[Required tasks]
1. Answer these questions about the mailing-list message on cpu/gpu utilization:
(a) Which command produced an error on the screen that did not appear in the log file?
(b) Why does the reply say that error is expected?
(c) In the mixed mode offload, where do the FFTs run?
2. Write the next part of the mailing-list message on cpu/gpu utilization, picking up after its last line.
───── Text shown
[gmx-users] cpu/gpu utilization

Szilárd Páll pall.szilard at gmail.com
Fri Mar 2 19:16:56 CET 2018


On Fri, Mar 2, 2018 at 1:57 PM, Mahmood Naderan <nt_mahmood at yahoo.com>
wrote:

> Sorry for the confusion. My fault...
> I saw my previous post and found that I missed something. In fact, I
> couldn't run "-pme gpu".
>
> So, once again, I ran all the commands and uploaded the log files
>
>
> gmx mdrun -nobackup -nb cpu -pme cpu -deffnm md_0_1
> https://pastebin.com/RNT4XJy8
>
>
> gmx mdrun -nobackup -nb cpu -pme gpu -deffnm md_0_1
> https://pastebin.com/7BQn8R7g
> This run shows an error on the screen which is not shown in the log file.
> So please also see https://pastebin.com/KHg6FkBz


That's expected, only offloading PME is not supported.,different offload
modes supported are:
- nonbonded offload
- nonbonded + full PME offload
- nonbonded + PME mixed mode offload (FFTs run on the CPU)
──────────
───── Source data
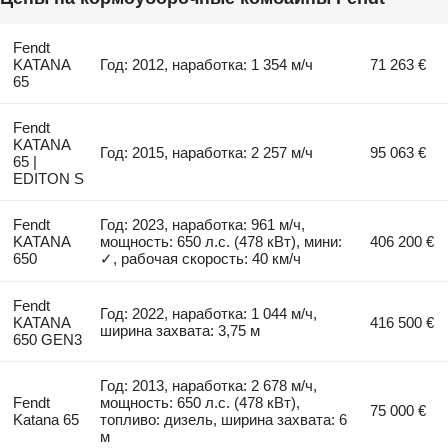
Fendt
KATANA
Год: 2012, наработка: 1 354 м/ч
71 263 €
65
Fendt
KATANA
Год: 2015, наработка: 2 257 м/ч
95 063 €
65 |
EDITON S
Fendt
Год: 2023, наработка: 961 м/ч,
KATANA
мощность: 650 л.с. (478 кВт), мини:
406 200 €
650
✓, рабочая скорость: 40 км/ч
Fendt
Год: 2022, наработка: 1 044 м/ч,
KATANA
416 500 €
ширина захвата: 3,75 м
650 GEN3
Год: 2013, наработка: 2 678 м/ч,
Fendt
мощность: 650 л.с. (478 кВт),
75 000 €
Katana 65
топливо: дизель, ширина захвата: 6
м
──────────
───── Source data
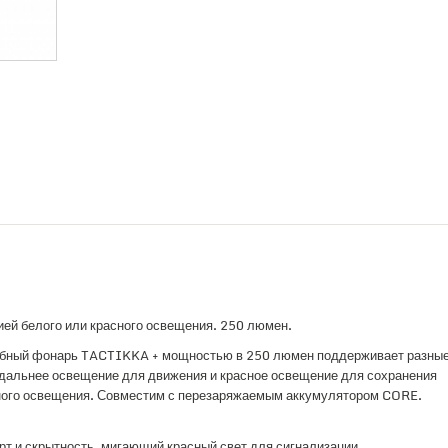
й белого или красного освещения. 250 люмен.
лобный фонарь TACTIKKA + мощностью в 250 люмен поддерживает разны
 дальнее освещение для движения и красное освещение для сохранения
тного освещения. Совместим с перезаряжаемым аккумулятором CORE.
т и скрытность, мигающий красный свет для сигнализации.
──────────
───── Source data
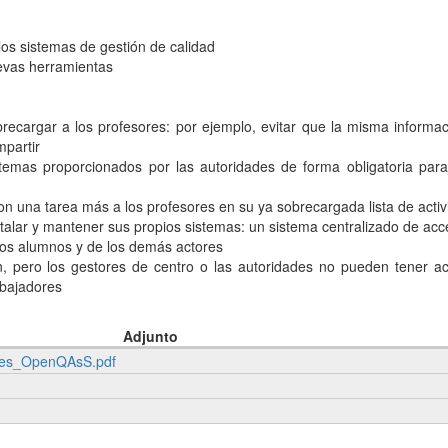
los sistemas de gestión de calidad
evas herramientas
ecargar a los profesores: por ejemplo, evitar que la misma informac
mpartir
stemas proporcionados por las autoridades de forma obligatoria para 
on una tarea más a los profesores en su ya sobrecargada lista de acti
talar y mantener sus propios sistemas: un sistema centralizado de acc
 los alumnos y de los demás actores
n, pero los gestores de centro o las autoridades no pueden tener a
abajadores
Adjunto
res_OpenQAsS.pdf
──────────
[Answers for this exercise]
1.
(a) gmx mdrun -nobackup -nb cpu -pme gpu -deffnm md_0_1
(b) Offloading only PME is not supported.
(c) On the CPU.

2.
>
>
>
> gmx mdrun -nobackup -nb gpu -pme cpu -deffnm md_0_1
> https://pastebin.com/YXYj23tB
>
>
>
> gmx mdrun -nobackup -nb gpu -pme gpu -deffnm md_0_1
> https://pastebin.com/P3X4mE5y
>
>
> offloadable
>
>
> From the results, it seems that running the pme on the cpu is better than
> gpu. The fastest command here is -nb gpu -pme cpu
>

Right, same as before except that it looks like this time is ~5% slower
(likely the auto-tuner did not manage two switch to the ideal setting).


>
>
> Still I have the question that while GPU is utilized, the CPU is also
> busy. So, I was thinking that the source code uses cudaDeviceSynchronize()
> where the CPU enters a busy loop.
>

Yes, CPU and GPU run concurrently and work on independent tasks, when the
CPU is done it has to wait for the GPU before it can proceed with
constraints/integration.

To get a better overview, please read some of the GROMACS papers (
http://www.gromacs.org/Gromacs_papers) or tldr see https://goo.gl/AGv6hy
(around slides 12-15).

Cheers,
--
Szilárd


>
>
>
> Regards,
> Mahmood
>
>
>
>
>
>
> On Friday, March 2, 2018, 3:24:41 PM GMT+3:30, Szilárd Páll <
> pall.szilard at gmail.com> wrote:
>
>
>
>
>
> Once again, full log files, please, not partial cut-and-paste, please.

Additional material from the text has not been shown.